Exercise brief:
Using the data that follows, say how many lines contain the word "książę", giving the number by itself.

(Dataset entries)

......

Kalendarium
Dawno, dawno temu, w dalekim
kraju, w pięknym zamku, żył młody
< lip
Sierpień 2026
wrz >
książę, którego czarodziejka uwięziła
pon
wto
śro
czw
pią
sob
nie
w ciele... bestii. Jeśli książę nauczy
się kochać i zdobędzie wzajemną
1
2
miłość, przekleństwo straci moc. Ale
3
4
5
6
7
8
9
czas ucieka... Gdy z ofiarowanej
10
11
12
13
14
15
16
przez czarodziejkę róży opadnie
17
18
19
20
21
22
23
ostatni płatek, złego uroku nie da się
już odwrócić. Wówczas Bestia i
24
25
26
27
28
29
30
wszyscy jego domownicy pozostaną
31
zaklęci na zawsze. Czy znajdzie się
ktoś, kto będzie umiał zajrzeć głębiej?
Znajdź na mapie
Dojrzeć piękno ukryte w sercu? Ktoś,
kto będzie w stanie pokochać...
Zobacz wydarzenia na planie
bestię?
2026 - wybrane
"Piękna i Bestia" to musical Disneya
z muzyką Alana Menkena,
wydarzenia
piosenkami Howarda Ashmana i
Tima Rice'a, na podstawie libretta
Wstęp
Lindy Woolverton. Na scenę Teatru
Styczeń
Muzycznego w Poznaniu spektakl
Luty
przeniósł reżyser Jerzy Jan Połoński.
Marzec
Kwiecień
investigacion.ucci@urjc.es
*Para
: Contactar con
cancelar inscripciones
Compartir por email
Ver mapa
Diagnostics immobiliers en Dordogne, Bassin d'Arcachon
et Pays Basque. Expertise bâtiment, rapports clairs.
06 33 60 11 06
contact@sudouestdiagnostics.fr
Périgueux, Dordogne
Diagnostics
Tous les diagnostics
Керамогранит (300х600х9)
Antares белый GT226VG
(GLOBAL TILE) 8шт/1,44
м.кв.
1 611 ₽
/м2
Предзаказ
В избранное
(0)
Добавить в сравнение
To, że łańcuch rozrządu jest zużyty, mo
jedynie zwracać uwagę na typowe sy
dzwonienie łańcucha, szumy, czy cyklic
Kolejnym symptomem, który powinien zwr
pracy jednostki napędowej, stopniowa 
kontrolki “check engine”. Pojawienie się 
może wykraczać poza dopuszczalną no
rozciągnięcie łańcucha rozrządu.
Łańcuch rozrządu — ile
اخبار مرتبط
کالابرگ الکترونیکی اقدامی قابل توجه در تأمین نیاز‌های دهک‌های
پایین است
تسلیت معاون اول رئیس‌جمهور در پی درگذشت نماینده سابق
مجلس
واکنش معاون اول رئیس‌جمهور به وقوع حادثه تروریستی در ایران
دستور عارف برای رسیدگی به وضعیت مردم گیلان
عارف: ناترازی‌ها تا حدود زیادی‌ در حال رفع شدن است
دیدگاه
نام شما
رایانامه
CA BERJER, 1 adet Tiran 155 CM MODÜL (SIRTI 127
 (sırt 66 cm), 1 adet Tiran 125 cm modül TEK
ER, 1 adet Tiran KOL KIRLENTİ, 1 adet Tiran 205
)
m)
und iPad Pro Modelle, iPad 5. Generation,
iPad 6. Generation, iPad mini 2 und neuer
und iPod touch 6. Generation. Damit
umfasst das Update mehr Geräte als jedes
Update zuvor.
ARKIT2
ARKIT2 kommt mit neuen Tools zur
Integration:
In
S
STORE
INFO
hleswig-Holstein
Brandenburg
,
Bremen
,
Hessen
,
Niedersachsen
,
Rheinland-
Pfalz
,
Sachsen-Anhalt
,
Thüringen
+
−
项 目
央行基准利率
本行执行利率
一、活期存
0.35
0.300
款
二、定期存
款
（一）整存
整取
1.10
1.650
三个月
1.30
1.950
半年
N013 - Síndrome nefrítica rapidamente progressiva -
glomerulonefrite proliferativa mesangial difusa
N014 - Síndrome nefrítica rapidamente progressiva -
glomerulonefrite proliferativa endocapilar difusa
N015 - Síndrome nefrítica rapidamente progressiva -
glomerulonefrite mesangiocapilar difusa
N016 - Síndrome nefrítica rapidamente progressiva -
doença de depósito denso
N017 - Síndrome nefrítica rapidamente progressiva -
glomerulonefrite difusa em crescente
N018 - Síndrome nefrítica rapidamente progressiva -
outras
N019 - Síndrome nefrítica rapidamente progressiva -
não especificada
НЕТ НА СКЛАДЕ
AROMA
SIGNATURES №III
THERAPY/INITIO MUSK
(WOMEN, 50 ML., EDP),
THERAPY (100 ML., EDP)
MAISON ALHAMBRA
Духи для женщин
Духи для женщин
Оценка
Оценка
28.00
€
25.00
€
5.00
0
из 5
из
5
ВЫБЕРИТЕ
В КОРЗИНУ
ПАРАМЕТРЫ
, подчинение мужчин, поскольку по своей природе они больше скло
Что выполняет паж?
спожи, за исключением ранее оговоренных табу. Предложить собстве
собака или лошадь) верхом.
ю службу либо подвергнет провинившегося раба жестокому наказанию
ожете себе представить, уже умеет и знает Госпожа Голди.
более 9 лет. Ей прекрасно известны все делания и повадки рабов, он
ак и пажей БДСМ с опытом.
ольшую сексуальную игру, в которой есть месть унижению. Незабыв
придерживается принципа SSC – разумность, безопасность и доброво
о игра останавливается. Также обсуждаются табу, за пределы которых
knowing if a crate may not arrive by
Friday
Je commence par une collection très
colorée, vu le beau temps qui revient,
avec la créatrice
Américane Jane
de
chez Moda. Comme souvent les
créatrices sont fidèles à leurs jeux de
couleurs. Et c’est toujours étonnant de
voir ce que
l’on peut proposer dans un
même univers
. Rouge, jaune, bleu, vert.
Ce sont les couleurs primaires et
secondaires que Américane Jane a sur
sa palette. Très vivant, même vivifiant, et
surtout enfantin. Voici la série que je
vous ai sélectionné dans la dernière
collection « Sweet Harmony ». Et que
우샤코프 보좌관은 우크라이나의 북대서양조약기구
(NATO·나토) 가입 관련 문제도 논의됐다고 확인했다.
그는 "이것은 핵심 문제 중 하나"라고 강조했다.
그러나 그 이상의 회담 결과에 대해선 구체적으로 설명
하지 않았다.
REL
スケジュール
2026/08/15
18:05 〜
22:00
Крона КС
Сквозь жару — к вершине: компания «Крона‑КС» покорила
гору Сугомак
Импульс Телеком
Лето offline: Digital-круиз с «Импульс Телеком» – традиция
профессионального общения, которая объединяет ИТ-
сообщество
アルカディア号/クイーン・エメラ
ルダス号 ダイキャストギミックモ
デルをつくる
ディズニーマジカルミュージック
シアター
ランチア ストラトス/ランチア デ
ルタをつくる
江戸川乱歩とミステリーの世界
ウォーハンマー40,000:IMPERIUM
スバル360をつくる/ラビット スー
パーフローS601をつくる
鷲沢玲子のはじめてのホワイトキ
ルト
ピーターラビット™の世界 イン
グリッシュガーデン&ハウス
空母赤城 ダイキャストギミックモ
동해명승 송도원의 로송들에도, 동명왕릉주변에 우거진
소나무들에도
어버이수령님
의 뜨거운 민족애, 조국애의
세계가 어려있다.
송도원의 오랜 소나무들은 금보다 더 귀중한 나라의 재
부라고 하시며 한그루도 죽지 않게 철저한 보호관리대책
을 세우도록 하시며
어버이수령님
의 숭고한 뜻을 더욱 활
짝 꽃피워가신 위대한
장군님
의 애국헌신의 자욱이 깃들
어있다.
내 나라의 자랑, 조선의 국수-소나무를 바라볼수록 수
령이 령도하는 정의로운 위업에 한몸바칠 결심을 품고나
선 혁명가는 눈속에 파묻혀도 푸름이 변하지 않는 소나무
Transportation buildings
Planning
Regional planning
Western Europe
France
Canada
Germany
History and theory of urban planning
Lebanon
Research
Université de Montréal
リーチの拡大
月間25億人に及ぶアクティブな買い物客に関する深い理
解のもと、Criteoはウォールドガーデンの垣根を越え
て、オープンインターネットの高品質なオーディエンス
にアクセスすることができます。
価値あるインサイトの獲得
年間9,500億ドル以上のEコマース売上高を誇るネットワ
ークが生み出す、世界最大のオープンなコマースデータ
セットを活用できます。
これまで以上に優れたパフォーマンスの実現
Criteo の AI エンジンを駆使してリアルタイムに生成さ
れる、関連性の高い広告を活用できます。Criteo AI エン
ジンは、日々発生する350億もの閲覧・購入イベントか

......

Written response:
2